Step 2 - Add an extra column in Excel with Python

To add an extra column in the active Excel sheet, with calculations, you need to first create a new column header in the first empty cell and then iterate over all rows to multiply Quantity
with Cost per Unit
.
Code
from openpyxl import load_workbook
wb = load_workbook('wb1.xlsx')
sheet = wb.active
# Add new column header
sheet.cell(row=1, column=sheet.max_column+1).value = "Total Price per Product"
wb.save("wb1.xlsx")
Output

Now that an extra column header has been created, the sheet.max_column
value will change to 5.
Now you can calculate the Total Price per Product
using iter_rows()
method.
Code
from openpyxl import load_workbook
wb = load_workbook('wb1.xlsx')
sheet = wb.active
# Calculate Total Price per Product
for id, row in enumerate(sheet.iter_rows(min_row=2,
max_row = sheet.max_row)):
row_number = id + 2 # index for enumerate will start at 0
product_name = row[1].value
cost_per_unit = row[2].value
quantity = row[3].value
print(f"Total cost for {product_name} is {cost_per_unit*quantity}")
# Update cell value in the last column
current_cell = sheet.cell(row=row_number, column=sheet.max_column)
current_cell.value = cost_per_unit*quantity
# Format cell from number to $ currency
current_cell.number_format = '$#,#0.0'
print("\nSuccesfully updated Excel")
wb.save('wb1.xlsx')
Output
Total cost for Pencil is 100.0
Total cost for Pen is 500
Total cost for Eraser is 25.0
Total cost for Sharpner is 75.0
Total cost for Files is 150
Total cost for A4 Size Paper is 90
Total cost for Pencil Box is 240
Total cost for Pen Stand is 55.0
Total cost for Notebook is 100
Total cost for Marker is 75
Succesfully updated Excel

Step 3 - Calculate sum of a column in Excel with Python
The last step is to calculate the Total Cost
of the last column in the Excel file.
Access the last column and add up all the cost.
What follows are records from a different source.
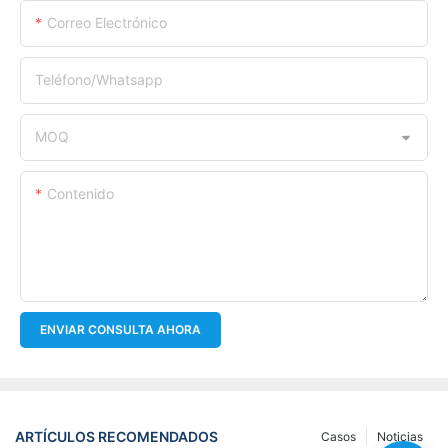
Correo Electrónico
Teléfono/whatsapp
MOQ
Contenido
ENVIAR CONSULTA AHORA
ARTÍCULOS RECOMENDADOS
Casos
Noticias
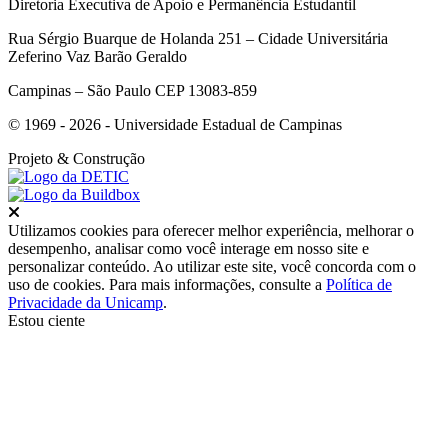
Diretoria Executiva de Apoio e Permanência Estudantil
Rua Sérgio Buarque de Holanda 251 – Cidade Universitária
Zeferino Vaz Barão Geraldo
Campinas – São Paulo CEP 13083-859
© 1969 - 2026 - Universidade Estadual de Campinas
Projeto
& Construção
Fechar
Utilizamos cookies para oferecer melhor experiência, melhorar o
desempenho, analisar como você interage em nosso site e
personalizar conteúdo. Ao utilizar este site, você concorda com o
uso de cookies. Para mais informações, consulte a
Política de
Privacidade da Unicamp
.
Estou ciente
Ir para o topo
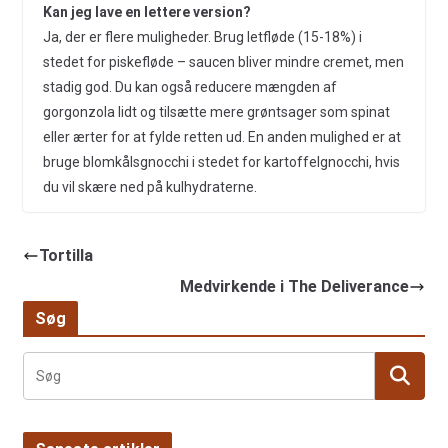
Kan jeg lave en lettere version?
Ja, der er flere muligheder. Brug letfløde (15-18%) i
stedet for piskefløde – saucen bliver mindre cremet, men
stadig god. Du kan også reducere mængden af
gorgonzola lidt og tilsætte mere grøntsager som spinat
eller ærter for at fylde retten ud. En anden mulighed er at
bruge blomkålsgnocchi i stedet for kartoffelgnocchi, hvis
du vil skære ned på kulhydraterne.
Tortilla
Medvirkende i The Deliverance
Søg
You can read the last column by accessing the sheet.columns
attribute. Since it returns a generator, you first convert it to a python list
and access the last column.
last_column_data = list(sheet.columns)[-1]
# Ignore header cell
total_cost = sum([x.value for x in last_column_data[1:]])
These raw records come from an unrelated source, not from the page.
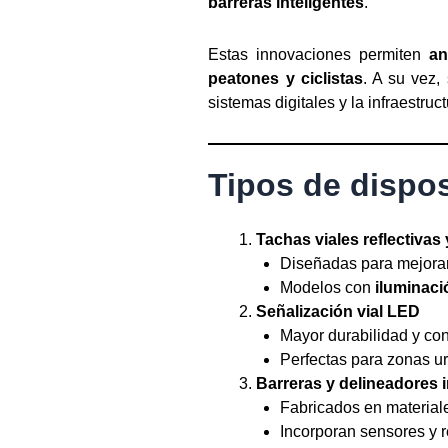
barreras inteligentes
.
Estas innovaciones permiten
an
peatones y ciclistas
. A su vez,
sistemas digitales y la infraestru
Tipos de dispos
Tachas viales reflectivas 
Diseñadas para mejorar l
Modelos con
iluminaci
Señalización vial LED
Mayor durabilidad y co
Perfectas para zonas ur
Barreras y delineadores i
Fabricados en materiales
Incorporan sensores y 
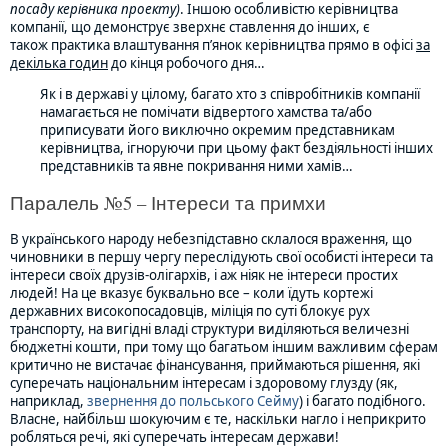
посаду керівника проекту)
. Іншою особливістю керівництва
компанії, що демонструє зверхнє ставлення до інших, є
також практика влаштування п’янок керівництва прямо в офісі
за
декілька годин
до кінця робочого дня…
Як і в державі у цілому, багато хто з співробітників компанії
намагається не помічати відвертого хамства та/або
приписувати його виключно окремим представникам
керівництва, ігноруючи при цьому факт бездіяльності інших
представників та явне покривання ними хамів…
Паралель №5 – Інтереси та примхи
В українського народу небезпідставно склалося враження, що
чиновники в першу чергу переслідують свої особисті інтереси та
інтереси своїх друзів-олігархів, і аж ніяк не інтереси простих
людей! На це вказує буквально все – коли їдуть кортежі
державних високопосадовців, міліція по суті блокує рух
транспорту, на вигідні владі структури виділяються величезні
бюджетні кошти, при тому що багатьом іншим важливим сферам
критично не вистачає фінансування, приймаються рішення, які
суперечать національним інтересам і здоровому глузду (як,
наприклад,
звернення до польського Сейму
) і багато подібного.
Власне, найбільш шокуючим є те, наскільки нагло і неприкрито
робляться речі, які суперечать інтересам держави!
Create a new row 2 places down from the max_row and fill in Total Cost
.
max_row = sheet.max_row
total_cost_descr_cell = sheet.cell(row = max_row +2, column = sheet.max_column -1)
total_cost_descr_cell.value = "Total Cost"
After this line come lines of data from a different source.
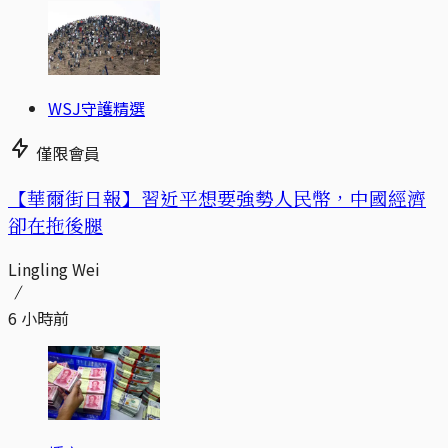
WSJ守護精選
僅限會員
【華爾街日報】習近平想要強勢人民幣，中國經濟
卻在拖後腿
Lingling Wei
6 小時前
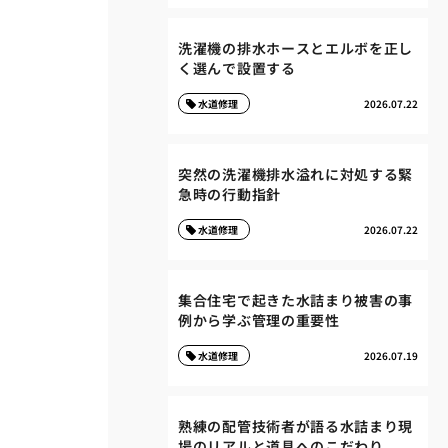
洗濯機の排水ホースとエルボを正し
く選んで設置する
水道修理
2026.07.22
突然の洗濯機排水溢れに対処する緊
急時の行動指針
水道修理
2026.07.22
集合住宅で起きた水詰まり被害の事
例から学ぶ管理の重要性
水道修理
2026.07.19
熟練の配管技術者が語る水詰まり現
場のリアルと道具へのこだわり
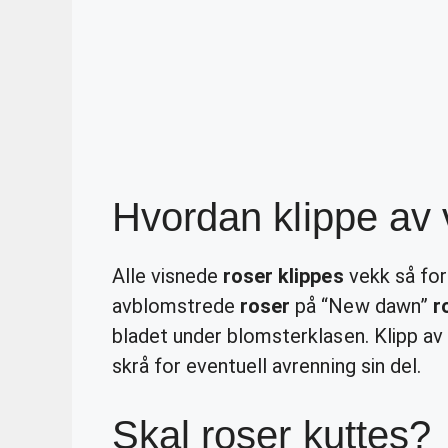
Hvordan klippe av 
Alle visnede
roser klippes
vekk så for
avblomstrede
roser
på “New dawn”
r
bladet under blomsterklasen. Klipp av 
skrå for eventuell avrenning sin del.
Skal roser kuttes?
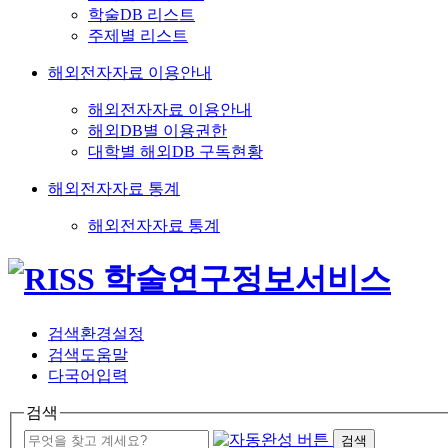
학술DB 리스트
주제별 리스트
해외전자자료 이용안내
해외전자자료 이용안내
해외DB별 이용권한
대학별 해외DB 구독현황
해외전자자료 통계
해외전자자료 통계
검색환경설정
검색도움말
다국어입력
검색
검색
total_cost_cell = sheet.cell(row = max_row +2, column = sheet.max_column)
total_cost_cell.value = total_cost
Import Font
class from openpyxl.styles
to make the last row Bold.
# Import the Font class from Openpyxl
from openpyxl.styles import Font
bold_font = Font(bold=True)
total_cost_descr_cell.font = bold_font
total_cost_cell.font = bold_font
total_cost_cell.number_format = "$#,#0.0"
Final Code
Code
from openpyxl import load_workbook
wb = load_workbook('wb1.xlsx')
sheet = wb.active
last_column_data = list(sheet.columns)[-1]
# Ignore header cell
total_cost = sum([x.value for x in last_column_data[1:]])
max_row = sheet.max_row
total_cost_descr_cell = sheet.cell(row = max_row + 2, column = sheet.max_column -1)
total_cost_descr_cell.value = "Total Cost"
total_cost_cell = sheet.cell(row = max_row + 2, column = sheet.max_column)
total_cost_cell.value = total_cost
# Import the Font class from Openpyxl
from openpyxl.styles import Font
bold_font = Font(bold=True)
total_cost_descr_cell.font = bold_font
total_cost_cell.font = bold_font
total_cost_cell.number_format = "$#,#0.0"
print("\nSuccesfully updated Excel")
wb.save('wb1.xlsx')
When you run the above code, you should see all the relevant updates to your Excel sheet.